The results fell short of Wall Street expectations, and the nation's largest department store chain warned sales will fall further this year. Its shares lost $3.42, more than 11 percent, to $25.92 in early trading.
Cincinnati-based Macy's said its profit slumped 39 percent to $71 million, or 23 cents per share in the quarter. Eight analysts surveyed by Zacks Investment Research had forecast an average of 35 cents a share.
The department store operator's revenue fell 7.5 percent to $5.34 billion, also below Street forecasts.

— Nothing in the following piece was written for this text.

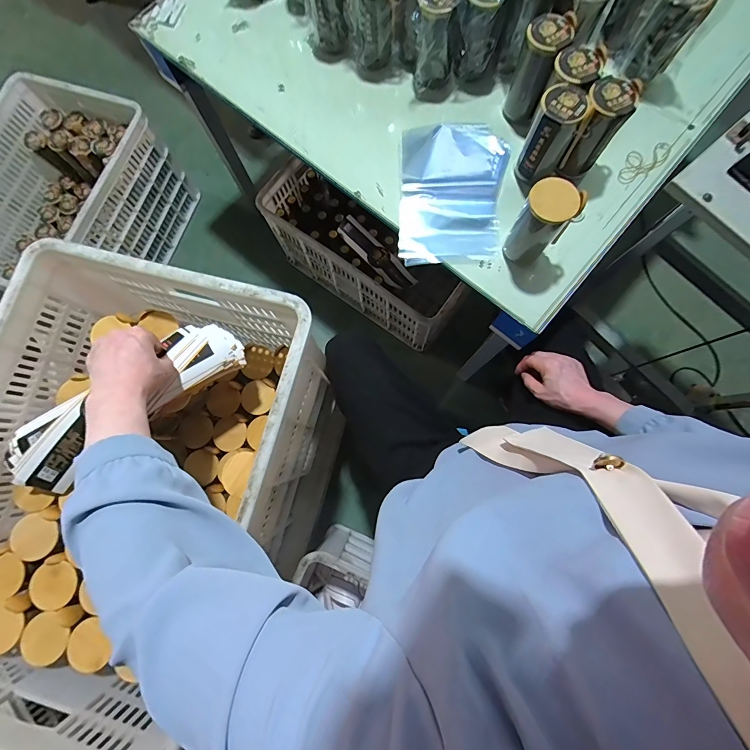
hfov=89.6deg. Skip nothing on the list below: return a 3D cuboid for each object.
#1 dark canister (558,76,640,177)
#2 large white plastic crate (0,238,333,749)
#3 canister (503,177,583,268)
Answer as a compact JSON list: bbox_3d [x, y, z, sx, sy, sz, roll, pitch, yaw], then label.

Four analysts surveyed by Zacks expected $5.47 billion.
Sales at established stores fell 5.2 percent, the ninth straight period of sales declines for the important metric. Like many department stores, Macy's has faced sluggish sales as customers buy more online and less at the malls where department stores are often an anchor. Macy's has been closing stores as it tries to regroup.
Rival Kohl's also reported a drop in first-quarter revenue, but cost cuts helped boost profit, which topped expectations.
The climate is a big challenge for new Macy's CEO Jeff Gennette, who succeeded longtime Chief Executive Terry Lundgren in March.
Macy's had performed in stellar fashion following the recession, but has seen sales fall as online leader Amazon and off-price rivals like TJ Maxx take business from traditional department stores. Under Lundgren, Macy's promoted more exclusive merchandise. Macy's has also tested an off-price strategy and new ideas like self-service in some of its shoe departments.
But none of that has stopped the decline. And some new services have flopped. Earlier this month, Macy's and Tailored Brands said they'd terminate a two-year-old tuxedo rental partnership with Men's Wearhouse.
Gennette said in a statement Thursday that the company would invest to aggressively expand its digital and mobile business and continue integrating its online and brick-and-mortar experiences.
The results were "gloomy," said Neil Saunders, managing director of GlobalData Retail. While Macy's has a clearer sense of direction and a "rudimentary" map, "the distance it needs to travel over the next few years is enormous," Saunders said. "We question whether the company is bold, nimble or healthy enough to cover such ground."
The Macy's brand still has around 700 stores, though it has been aggressive about closings. Shareholders have pressured Macy's to get more value out of its real estate holdings, which are worth an estimated $21 billion according to activist investor Starboard.
Macy's maintained its forecast for earnings of $2.90 to $3.15 per share this year, above the 2016 level but still below where they were in 2015.
Shares in Macy's have dropped 18 percent since the beginning of the year, while the Standard & Poor's 500 index has increased 7 percent. The stock has fallen 21 percent in the last 12 months.